Stated simply, more than 20 people will be diagnosed with diabetes every hour for the foreseeable future.
The numbers are soaring because of Canada's changing ethnic makeup (diabetes rates vary by ethnicity), the population is aging (the risk of diabetes increases with age) and due to poor health habits of Canadians (obesity and inactivity raise the risk).
The report stresses that while some of those factors cannot be altered, the key is catching diabetes early so it can be controlled and so that harmful, expensive complications can be averted.
If current trends continue, the economic burden of the disease will climb to $16.9-billion in the next decade, up from $12.2-billion today, the analysis shows. (The cost data are all in 2005 dollars to allow for direct comparisons.)
"Diabetes is a financial crisis for the health-care system. It is consuming an ever-larger share of provincial and territorial health-care budgets and will force an increase in those expenditures," the report states. "Diabetes is a personal crisis for people living with the disease and for their [families]" it adds.
Steve Dembicky of Mississauga, Ont., knows that all too well. He was diagnosed with Type 2 diabetes in 1990 and began to take medication. But he didn't take the disease too seriously until he suffered a heart attack in 2001.
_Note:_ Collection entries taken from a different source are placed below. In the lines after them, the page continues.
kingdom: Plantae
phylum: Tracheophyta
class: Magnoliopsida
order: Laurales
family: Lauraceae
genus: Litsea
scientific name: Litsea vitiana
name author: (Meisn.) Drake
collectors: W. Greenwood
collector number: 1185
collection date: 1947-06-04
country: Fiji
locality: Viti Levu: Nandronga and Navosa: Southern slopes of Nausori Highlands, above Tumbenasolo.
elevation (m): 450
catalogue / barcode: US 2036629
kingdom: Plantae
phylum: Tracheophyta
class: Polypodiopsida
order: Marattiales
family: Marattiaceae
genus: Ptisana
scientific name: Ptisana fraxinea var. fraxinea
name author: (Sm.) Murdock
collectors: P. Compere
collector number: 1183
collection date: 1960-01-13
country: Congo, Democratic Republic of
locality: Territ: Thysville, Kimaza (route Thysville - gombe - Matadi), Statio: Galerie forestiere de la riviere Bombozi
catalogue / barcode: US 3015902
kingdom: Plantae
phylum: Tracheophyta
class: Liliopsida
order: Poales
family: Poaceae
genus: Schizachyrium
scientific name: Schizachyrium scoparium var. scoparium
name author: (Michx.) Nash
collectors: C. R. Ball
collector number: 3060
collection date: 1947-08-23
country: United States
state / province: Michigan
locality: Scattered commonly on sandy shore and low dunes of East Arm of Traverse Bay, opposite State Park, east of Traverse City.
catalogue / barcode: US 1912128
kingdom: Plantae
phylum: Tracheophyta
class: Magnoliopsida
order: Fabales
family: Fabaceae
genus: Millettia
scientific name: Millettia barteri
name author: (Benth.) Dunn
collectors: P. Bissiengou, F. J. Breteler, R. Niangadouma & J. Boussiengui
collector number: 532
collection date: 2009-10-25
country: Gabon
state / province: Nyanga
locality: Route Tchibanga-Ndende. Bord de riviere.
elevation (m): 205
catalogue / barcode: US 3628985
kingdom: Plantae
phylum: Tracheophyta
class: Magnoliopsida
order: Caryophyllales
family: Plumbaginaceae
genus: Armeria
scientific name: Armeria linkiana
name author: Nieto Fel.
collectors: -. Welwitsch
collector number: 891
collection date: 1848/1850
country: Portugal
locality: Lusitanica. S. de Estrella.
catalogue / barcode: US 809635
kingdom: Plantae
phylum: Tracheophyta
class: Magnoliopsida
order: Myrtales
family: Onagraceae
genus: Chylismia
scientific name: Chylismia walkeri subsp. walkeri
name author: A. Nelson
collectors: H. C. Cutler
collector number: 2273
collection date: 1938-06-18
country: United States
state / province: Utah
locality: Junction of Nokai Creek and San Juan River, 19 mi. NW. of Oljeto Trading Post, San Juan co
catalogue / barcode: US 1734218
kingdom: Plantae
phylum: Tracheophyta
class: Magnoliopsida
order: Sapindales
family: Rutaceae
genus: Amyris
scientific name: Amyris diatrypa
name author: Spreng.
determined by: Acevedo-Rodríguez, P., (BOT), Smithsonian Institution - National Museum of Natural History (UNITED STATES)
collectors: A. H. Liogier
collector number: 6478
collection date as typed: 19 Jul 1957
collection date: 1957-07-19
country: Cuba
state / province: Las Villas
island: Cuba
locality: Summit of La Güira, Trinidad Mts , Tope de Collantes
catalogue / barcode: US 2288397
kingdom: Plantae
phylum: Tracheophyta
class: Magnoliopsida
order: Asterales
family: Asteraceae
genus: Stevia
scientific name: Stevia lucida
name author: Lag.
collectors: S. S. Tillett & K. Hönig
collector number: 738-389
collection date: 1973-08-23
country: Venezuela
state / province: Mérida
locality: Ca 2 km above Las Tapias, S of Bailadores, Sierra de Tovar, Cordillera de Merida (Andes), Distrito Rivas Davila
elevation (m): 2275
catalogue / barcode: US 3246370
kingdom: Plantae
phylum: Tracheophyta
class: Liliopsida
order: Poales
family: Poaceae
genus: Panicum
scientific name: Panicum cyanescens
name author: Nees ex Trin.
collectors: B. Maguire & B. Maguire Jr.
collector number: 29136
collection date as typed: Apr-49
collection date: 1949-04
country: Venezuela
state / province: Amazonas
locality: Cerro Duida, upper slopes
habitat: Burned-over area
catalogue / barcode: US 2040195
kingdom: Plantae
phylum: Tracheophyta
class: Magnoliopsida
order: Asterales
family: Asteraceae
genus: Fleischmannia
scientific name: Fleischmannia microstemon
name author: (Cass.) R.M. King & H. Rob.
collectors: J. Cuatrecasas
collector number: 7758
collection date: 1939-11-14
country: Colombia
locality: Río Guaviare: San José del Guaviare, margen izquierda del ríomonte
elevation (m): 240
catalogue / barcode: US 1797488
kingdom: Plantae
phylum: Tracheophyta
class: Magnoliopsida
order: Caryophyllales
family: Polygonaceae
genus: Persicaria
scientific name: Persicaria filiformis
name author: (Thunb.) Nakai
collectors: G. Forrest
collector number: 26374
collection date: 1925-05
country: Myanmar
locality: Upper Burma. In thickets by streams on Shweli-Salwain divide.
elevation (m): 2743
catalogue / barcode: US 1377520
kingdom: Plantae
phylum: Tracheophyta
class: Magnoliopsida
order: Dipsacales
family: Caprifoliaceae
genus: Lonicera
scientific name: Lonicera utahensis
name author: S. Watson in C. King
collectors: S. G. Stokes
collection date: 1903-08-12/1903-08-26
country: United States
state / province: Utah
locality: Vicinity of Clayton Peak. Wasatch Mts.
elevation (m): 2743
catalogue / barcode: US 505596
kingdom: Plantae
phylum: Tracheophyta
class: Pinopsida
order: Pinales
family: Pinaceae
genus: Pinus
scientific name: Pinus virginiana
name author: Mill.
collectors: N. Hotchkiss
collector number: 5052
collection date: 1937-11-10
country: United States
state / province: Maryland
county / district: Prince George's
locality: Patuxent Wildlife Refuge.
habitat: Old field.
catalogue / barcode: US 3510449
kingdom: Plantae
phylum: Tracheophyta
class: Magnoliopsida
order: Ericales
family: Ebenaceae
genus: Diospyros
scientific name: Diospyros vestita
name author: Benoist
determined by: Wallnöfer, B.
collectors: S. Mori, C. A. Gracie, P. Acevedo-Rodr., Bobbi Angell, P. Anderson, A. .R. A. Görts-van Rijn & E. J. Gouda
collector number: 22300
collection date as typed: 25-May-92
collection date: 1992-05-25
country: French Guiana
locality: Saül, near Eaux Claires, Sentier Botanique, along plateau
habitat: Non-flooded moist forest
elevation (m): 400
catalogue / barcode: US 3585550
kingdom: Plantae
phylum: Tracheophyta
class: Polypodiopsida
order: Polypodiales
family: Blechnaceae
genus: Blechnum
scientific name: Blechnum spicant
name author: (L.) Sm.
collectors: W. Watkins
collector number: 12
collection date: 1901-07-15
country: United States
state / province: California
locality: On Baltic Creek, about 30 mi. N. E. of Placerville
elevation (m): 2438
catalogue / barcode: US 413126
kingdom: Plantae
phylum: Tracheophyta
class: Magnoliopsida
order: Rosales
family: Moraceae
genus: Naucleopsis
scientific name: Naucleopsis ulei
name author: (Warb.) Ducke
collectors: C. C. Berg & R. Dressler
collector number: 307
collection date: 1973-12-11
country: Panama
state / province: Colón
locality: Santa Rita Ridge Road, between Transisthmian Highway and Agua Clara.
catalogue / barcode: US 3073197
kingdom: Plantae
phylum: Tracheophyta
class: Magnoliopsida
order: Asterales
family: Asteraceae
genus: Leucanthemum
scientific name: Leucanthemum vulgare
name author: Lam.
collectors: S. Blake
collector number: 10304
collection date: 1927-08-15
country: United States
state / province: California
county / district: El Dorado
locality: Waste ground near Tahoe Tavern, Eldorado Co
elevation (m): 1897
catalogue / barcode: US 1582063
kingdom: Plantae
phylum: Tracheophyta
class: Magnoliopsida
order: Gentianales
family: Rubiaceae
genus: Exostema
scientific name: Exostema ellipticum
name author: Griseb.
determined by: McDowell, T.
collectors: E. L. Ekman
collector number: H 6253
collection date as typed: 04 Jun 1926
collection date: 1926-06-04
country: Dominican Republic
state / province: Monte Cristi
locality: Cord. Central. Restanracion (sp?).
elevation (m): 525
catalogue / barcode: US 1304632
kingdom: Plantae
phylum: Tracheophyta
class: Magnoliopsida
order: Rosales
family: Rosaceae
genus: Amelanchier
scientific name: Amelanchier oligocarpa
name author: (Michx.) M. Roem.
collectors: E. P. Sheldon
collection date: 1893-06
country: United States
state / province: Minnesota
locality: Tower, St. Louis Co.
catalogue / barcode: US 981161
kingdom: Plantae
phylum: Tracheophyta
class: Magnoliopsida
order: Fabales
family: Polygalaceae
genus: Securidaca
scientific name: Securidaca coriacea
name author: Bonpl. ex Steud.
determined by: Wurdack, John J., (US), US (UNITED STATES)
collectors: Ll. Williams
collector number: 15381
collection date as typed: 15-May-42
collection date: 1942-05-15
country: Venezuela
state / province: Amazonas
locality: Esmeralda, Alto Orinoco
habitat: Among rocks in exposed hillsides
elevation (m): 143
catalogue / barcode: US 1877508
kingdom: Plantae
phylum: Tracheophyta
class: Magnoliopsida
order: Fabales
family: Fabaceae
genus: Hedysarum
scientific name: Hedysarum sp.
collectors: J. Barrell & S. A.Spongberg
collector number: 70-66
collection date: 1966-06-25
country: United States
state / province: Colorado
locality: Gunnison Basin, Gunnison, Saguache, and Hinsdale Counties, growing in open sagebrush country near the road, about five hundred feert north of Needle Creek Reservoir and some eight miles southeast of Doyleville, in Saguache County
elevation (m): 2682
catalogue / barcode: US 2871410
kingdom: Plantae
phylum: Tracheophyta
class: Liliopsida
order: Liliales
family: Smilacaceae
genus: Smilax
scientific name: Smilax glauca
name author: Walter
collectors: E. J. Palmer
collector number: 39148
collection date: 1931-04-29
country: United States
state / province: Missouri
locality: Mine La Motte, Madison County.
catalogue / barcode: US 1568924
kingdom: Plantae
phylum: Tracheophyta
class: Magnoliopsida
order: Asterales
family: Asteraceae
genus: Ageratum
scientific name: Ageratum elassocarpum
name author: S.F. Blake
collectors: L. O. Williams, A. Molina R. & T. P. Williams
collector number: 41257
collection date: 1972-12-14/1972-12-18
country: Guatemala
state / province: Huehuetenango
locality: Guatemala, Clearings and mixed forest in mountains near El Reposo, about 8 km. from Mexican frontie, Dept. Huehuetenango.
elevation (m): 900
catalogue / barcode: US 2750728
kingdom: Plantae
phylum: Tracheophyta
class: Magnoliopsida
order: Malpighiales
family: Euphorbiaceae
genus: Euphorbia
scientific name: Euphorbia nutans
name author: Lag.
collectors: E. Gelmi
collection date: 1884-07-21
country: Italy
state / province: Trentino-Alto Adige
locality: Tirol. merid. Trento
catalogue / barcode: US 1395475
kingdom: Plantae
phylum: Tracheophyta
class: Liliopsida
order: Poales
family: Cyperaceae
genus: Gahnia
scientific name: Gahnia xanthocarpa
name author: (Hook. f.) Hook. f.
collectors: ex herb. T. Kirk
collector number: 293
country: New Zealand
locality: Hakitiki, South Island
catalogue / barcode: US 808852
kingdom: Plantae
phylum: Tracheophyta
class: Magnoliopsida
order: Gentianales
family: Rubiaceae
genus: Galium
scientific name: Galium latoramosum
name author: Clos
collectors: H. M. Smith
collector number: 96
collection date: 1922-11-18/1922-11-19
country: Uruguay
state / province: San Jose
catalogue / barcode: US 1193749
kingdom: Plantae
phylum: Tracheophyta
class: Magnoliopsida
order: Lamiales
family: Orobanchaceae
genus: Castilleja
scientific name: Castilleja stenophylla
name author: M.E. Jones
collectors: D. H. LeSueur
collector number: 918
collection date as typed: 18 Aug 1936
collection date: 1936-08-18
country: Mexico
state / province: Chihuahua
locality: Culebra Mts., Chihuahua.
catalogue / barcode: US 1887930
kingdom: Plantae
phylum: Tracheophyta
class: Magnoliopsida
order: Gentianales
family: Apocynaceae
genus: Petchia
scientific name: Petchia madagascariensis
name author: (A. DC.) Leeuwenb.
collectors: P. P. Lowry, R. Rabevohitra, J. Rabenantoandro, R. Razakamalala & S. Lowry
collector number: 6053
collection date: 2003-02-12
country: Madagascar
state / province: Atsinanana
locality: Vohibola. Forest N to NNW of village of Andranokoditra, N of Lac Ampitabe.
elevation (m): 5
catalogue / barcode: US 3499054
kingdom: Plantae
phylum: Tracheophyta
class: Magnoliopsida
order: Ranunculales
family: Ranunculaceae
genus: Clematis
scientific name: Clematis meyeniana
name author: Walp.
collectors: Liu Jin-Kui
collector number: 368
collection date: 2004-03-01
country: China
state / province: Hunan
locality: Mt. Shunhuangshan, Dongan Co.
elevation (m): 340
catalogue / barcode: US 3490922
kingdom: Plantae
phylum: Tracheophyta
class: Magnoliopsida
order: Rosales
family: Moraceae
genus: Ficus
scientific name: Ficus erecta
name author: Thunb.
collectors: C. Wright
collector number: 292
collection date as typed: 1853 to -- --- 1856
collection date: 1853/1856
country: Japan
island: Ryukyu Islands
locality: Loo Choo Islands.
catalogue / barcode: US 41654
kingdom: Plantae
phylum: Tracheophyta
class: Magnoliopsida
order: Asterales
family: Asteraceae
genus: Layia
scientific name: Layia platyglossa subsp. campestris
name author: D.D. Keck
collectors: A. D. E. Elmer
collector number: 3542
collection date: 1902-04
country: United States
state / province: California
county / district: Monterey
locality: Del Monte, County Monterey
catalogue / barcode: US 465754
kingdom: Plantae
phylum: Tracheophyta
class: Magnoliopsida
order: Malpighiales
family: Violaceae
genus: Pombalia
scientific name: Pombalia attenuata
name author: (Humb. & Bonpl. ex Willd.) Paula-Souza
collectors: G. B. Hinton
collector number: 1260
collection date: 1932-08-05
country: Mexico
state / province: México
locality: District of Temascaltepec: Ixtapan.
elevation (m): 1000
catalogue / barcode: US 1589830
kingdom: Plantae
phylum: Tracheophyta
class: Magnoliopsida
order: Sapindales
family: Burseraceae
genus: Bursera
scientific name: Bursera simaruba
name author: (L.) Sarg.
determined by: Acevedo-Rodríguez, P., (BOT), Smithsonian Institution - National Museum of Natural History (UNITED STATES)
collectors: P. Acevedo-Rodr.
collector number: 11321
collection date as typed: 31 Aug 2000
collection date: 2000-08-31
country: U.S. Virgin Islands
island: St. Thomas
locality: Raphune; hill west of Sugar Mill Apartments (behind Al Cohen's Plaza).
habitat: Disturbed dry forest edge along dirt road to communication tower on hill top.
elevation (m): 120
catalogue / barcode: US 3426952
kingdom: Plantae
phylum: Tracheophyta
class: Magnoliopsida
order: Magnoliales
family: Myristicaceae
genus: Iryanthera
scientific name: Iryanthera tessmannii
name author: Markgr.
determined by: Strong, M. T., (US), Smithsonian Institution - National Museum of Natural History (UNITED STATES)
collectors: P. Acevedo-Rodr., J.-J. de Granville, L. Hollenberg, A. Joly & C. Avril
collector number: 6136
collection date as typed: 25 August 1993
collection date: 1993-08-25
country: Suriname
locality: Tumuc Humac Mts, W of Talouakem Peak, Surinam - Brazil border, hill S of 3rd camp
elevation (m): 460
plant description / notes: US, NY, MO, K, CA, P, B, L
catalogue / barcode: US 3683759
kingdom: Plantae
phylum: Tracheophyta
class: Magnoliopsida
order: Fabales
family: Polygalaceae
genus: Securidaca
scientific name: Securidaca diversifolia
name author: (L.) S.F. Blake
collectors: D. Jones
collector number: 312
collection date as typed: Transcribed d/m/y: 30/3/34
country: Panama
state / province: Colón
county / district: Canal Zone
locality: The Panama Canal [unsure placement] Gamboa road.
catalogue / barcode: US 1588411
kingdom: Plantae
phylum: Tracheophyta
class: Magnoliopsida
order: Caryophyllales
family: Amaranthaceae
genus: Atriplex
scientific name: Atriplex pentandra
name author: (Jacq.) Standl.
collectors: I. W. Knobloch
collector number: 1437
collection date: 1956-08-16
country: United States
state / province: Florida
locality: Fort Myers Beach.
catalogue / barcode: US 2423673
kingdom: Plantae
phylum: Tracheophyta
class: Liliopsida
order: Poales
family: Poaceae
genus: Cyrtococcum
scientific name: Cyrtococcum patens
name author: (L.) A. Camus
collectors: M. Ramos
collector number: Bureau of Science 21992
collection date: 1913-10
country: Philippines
"That was a real wake-up call for me," Mr. Dembicky said. He quit smoking, began to exercise, changed his diet dramatically and lost more than 100 pounds. But his diabetes had progressed to the point where oral medication was no longer enough and he began to inject insulin, which he now needs to do four times a day.
"I really wish I had acted earlier. I could have avoided a lot of problems," Mr. Dembicky said. He is on disability due to a workplace injury unrelated to diabetes, and said he is lucky that his treatment costs are covered. "If you don't have coverage, it's really, really costly."
Ellen Malcolmson, president and CEO of the Canadian Diabetes Association, said that the cost individuals have to bear is one of the big impediments to early, aggressive treatment. Individuals can spend between $1,000 and $15,000 a year out-of-pocket on products such as test strips and medication.
"Some people choose to not manage their diabetes because it's too costly," she said. "That cost falls on the health system."
That is particularly true because diabetes is a precursor to many other severe illnesses. It is a major cause of cardiovascular disease, and the leading cause of kidney disease, blindness and amputation.
"About 50 per cent of diabetes complications can be prevented but we need to invest in prevention and control," Ms. Malcolmson said. One of the most important measures, she said, is regular screening. Diabetes can be detected with a simple test for blood glucose.
Once a person has been diagnosed, there are four tests they should undergo routinely: the HbA1c exam to test glucose control; a urine test to check for kidney damage; a foot check that can reveal nerve damage; and a dilated eye exam. A study released last week showed that only one in three patients regularly undergo these tests.
In 1999, the federal government invested $115-million over five years to develop a Canadian Diabetes Strategy, and then bolstered the plan with another $30-million in 2004.
Ms. Malcolmson said her hope is that the new report - entitled An economic tsunami: The cost of diabetes in Canada - will prompt Ottawa to make a new investment.
There are three distinct forms of diabetes: gestational diabetes is a temporary condition that occurs during pregnancy; Type 1 diabetes, usually diagnosed in children, occurs when the pancreas is unable to produce insulin; Type 2 diabetes occurs when the pancreas does not produce enough insulin or the body does not effectively use the insulin it produces.
About 90 per cent of diabetics have Type 2, which is usually a consequence of obesity, inactivity, poor diet and aging. Diabetes is also strongly associated with poverty.
Members of some ethnic groups - notably Southeast Asians, Asians and Hispanics - have much higher rates of diabetes, particularly when they immigrate to countries like Canada and adopt a Western lifestyle. Aboriginal people also have much higher diabetes rates.
"The numbers are compelling," said Ms. Malcolmson. "They remind us that diabetes is a pervasive and systemic problem that we can't afford to ignore any longer."